### TASK
Output every line of the material exactly, omitting images.

*** Opening of RECORDS SHOWN ***

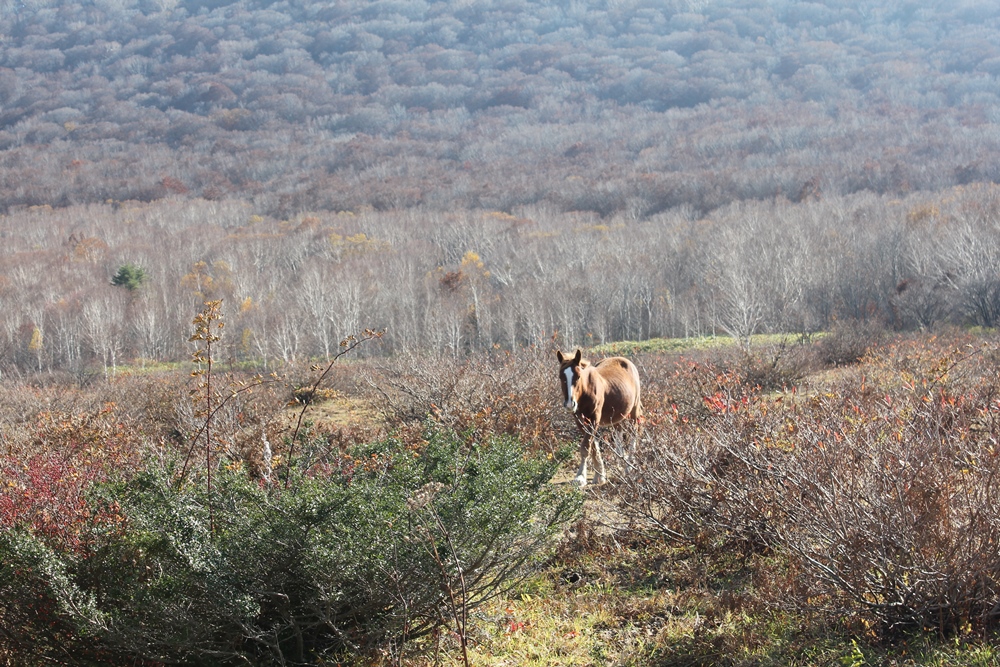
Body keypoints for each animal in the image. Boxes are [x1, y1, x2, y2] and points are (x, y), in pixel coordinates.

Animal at [556, 350, 640, 486]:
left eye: (578, 377)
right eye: (561, 377)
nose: (569, 404)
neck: (586, 391)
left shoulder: (594, 419)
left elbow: (586, 446)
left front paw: (580, 476)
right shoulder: (580, 421)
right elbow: (593, 446)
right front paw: (600, 475)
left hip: (634, 410)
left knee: (634, 432)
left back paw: (629, 466)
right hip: (617, 416)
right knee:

*** Close of RECORDS SHOWN ***

### TASK ANSWER
Body keypoints for each animal in the image. Boxes are [x1, y1, x2, y2] and points are (x, y), in pixel coordinates.

Animal at [556, 350, 640, 486]:
left eye: (578, 377)
right eye: (561, 377)
nose: (569, 404)
neck: (586, 391)
left shoulder: (594, 419)
left elbow: (586, 446)
left front paw: (580, 476)
right shoulder: (580, 421)
right elbow: (593, 446)
right front paw: (600, 475)
left hip: (634, 410)
left knee: (634, 432)
left back paw: (629, 466)
right hip: (617, 416)
right knee:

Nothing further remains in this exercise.